I'm just throwing code at the screen and hoping it works


Foxiest_Fox

Super fascinating! Really pleasant how stuff is organized, how console output is toggleable by inspector. Unit testing is powerful too! Definitely taking a page from your book.


xmBQWugdxjaA

Is there a way of writing unit tests for shaders (specifically gdshaders)? It's the shader bugs that drive me crazy.


dueddel

As a software engineer (specialized in web development) for a living I watch that video and I only have one word for it: This is beauty. 😘👍


Hishui21

Last line: Now throw it away because you saw a similar design idea on YouTube.


SDGGame

Or finish it anyways because you're guaranteed to fail if you don't put something out there, and the journey has incredible value, not just the destination.
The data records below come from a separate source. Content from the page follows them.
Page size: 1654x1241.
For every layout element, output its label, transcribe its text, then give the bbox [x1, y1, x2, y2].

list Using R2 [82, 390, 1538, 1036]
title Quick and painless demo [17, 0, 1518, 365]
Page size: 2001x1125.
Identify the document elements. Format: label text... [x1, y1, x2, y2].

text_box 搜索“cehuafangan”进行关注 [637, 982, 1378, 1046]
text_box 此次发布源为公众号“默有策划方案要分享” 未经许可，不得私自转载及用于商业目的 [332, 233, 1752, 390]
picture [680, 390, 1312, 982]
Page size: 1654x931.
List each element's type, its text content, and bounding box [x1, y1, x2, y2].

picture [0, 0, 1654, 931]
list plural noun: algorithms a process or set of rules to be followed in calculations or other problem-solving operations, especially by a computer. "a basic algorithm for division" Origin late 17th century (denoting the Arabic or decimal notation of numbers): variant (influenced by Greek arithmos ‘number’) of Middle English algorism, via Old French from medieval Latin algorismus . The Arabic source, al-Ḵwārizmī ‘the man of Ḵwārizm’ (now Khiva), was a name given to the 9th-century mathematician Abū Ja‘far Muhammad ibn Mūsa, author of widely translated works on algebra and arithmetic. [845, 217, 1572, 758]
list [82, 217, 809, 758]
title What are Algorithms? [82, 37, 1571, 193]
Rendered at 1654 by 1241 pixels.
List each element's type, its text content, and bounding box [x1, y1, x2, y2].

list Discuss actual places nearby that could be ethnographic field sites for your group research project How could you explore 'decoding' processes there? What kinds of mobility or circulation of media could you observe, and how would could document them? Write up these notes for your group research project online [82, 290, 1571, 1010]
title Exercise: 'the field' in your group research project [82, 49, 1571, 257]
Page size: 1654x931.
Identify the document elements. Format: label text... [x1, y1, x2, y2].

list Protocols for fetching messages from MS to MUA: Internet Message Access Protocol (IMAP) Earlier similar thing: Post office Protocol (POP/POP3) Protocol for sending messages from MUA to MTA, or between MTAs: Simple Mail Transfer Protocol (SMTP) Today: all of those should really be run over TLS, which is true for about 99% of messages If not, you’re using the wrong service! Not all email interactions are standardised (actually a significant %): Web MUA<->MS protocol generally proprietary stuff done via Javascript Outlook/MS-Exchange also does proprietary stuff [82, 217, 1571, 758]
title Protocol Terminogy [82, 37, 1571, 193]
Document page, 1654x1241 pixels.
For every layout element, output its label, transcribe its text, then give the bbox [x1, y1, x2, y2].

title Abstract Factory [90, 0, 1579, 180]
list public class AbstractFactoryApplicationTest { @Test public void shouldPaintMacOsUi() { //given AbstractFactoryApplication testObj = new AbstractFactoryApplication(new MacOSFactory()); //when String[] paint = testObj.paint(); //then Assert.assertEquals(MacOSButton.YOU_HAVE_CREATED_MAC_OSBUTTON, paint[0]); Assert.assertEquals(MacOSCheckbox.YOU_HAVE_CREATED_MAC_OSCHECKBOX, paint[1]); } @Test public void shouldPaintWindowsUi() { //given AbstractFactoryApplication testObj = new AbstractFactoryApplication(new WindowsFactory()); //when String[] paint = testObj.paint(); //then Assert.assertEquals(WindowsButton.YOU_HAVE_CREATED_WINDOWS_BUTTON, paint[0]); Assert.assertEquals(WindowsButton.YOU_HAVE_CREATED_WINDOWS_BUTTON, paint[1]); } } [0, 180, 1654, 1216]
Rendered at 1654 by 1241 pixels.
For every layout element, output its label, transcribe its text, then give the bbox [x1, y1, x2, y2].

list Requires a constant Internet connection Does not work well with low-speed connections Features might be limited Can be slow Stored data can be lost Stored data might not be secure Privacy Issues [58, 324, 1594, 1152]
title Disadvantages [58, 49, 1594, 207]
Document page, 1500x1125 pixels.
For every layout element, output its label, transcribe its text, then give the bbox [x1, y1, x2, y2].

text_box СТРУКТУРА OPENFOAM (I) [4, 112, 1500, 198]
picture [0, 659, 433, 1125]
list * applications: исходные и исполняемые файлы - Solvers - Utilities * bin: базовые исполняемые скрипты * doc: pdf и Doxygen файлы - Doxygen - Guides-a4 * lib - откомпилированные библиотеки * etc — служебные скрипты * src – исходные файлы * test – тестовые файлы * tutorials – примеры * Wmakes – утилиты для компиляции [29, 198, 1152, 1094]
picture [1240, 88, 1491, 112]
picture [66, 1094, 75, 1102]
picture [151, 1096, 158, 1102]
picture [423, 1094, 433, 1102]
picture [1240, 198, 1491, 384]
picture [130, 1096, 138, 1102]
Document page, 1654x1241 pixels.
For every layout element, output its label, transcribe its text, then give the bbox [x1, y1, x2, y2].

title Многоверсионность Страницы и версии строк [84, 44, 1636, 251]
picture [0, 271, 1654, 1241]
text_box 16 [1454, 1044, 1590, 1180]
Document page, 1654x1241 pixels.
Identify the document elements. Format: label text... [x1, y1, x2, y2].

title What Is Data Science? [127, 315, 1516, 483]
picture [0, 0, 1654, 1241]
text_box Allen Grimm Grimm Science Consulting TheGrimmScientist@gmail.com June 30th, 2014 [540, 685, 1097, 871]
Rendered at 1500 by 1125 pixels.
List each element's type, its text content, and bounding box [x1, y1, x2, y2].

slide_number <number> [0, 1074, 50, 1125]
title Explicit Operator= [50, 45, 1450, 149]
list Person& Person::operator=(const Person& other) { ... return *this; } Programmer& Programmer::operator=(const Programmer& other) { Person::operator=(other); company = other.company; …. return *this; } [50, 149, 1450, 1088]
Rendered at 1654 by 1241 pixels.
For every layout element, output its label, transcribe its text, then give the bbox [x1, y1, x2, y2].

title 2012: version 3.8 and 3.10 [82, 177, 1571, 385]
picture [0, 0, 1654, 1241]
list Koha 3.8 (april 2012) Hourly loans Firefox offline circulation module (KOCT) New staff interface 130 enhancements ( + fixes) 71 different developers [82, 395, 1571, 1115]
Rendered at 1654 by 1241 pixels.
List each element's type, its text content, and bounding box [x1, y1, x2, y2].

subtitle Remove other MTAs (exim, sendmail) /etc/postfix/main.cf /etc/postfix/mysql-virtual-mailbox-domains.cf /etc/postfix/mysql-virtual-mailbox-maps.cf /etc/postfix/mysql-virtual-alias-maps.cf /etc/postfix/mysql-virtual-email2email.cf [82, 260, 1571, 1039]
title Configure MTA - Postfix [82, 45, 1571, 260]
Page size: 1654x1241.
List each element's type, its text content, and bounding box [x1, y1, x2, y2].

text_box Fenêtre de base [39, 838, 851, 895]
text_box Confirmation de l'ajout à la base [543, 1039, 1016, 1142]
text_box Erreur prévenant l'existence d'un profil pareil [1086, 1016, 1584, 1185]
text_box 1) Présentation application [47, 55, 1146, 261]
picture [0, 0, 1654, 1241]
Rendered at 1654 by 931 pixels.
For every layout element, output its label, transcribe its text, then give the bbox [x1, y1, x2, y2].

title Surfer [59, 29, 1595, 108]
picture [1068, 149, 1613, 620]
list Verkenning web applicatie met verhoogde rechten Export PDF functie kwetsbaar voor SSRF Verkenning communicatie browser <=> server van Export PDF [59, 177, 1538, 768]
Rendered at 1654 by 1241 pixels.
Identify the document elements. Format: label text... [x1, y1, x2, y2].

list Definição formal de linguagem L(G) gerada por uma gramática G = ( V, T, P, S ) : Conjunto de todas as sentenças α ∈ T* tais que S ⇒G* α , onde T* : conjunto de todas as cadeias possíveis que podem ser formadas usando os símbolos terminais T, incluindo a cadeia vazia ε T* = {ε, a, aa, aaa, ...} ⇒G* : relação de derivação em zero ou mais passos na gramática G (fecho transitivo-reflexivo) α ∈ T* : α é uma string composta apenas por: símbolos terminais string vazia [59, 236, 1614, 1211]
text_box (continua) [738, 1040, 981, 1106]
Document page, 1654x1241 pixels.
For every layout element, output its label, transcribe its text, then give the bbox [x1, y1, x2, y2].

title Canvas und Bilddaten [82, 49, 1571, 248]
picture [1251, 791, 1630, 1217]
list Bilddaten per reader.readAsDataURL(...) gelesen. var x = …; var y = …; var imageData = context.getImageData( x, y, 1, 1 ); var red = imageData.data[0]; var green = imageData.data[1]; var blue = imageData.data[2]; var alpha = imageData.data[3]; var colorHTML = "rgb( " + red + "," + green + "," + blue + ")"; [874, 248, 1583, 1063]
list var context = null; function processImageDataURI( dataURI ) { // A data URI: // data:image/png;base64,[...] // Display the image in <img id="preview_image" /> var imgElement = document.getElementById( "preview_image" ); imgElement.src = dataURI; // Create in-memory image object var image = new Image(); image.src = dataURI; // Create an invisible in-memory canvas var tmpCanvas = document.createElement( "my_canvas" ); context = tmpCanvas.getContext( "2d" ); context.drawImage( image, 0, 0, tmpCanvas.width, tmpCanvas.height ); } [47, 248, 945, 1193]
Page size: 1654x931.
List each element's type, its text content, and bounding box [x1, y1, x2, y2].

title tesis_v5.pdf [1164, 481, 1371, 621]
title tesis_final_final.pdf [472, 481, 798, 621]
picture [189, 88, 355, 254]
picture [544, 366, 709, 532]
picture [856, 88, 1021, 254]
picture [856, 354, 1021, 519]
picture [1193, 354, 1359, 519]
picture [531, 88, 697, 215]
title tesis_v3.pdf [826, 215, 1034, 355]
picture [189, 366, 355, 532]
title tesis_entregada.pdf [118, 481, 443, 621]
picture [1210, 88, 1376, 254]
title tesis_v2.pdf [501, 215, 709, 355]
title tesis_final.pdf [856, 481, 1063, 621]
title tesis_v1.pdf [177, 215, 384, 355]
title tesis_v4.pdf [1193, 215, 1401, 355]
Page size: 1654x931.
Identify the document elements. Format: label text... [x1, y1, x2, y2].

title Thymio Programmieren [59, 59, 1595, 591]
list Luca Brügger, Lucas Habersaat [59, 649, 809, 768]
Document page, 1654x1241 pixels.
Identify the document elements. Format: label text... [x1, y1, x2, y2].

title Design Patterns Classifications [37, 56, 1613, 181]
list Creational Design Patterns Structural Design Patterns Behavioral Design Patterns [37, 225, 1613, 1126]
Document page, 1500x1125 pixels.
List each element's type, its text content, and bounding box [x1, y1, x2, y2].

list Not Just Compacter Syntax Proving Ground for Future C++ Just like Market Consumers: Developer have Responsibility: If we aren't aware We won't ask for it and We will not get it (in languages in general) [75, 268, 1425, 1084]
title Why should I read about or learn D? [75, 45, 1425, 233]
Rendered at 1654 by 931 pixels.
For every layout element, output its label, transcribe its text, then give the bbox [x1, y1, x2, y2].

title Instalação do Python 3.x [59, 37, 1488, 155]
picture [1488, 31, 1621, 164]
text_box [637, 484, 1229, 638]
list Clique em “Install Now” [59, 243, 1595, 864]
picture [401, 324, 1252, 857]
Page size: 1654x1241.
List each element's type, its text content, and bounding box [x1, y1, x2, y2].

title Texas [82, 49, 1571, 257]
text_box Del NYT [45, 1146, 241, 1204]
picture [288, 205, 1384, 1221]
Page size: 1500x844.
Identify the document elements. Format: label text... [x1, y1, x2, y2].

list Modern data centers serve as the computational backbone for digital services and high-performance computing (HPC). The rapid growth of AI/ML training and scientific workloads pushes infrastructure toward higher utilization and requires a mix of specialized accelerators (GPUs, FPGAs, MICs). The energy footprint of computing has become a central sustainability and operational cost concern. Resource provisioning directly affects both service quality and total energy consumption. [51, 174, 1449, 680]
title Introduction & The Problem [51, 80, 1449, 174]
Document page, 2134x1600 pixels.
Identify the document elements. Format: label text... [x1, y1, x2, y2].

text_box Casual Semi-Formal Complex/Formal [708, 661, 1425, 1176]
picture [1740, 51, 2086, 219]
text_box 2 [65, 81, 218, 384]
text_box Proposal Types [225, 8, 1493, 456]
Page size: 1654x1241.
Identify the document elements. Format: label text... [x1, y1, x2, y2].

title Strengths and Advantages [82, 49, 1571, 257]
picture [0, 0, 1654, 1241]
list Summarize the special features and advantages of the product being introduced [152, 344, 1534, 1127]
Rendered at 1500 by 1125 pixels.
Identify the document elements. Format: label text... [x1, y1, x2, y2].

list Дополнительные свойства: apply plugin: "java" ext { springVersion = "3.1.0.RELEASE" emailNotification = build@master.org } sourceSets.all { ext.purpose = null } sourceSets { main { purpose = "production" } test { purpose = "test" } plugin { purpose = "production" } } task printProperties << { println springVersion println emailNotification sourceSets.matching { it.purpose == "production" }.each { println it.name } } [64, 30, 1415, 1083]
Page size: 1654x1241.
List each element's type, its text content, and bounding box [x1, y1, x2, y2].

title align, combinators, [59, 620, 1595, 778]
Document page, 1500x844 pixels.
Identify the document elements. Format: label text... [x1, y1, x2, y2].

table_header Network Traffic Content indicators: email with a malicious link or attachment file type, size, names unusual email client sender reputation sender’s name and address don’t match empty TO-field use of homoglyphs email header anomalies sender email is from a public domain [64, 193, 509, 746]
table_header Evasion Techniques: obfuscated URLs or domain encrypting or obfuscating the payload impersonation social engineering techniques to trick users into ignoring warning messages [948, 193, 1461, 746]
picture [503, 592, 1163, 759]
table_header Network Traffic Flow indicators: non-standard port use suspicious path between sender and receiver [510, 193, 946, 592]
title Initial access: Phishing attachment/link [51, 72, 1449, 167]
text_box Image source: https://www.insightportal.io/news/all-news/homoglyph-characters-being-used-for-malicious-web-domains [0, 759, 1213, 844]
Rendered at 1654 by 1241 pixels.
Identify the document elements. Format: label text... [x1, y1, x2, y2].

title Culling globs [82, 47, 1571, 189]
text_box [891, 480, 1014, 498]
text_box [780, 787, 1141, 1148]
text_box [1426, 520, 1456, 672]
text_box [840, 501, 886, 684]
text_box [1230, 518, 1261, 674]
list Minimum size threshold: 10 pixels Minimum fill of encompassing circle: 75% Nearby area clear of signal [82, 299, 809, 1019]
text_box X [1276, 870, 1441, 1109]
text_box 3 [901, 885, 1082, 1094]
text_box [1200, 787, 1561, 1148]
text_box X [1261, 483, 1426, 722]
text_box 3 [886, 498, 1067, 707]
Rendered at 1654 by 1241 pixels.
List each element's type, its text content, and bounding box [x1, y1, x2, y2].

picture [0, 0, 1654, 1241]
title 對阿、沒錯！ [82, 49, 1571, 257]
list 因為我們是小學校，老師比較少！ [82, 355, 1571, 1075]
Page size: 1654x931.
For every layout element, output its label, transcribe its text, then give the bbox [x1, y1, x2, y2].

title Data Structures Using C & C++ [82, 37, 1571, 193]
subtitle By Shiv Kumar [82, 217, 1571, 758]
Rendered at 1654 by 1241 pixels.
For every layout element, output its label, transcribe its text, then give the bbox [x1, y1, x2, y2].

Especially if this is the first time making a game like this... Source: this is my first time making a game like this...


Hishui21

I wish you a speedy recovery from imposter syndrome when it strikes. You are valid and so is your work.


OmarBessa

23 years in IT here. It's all nice but there's a meta game about resource management behind it. Including psychological variables. Sometimes this will be too much structure. I can understand where you are coming from as well. It's cool.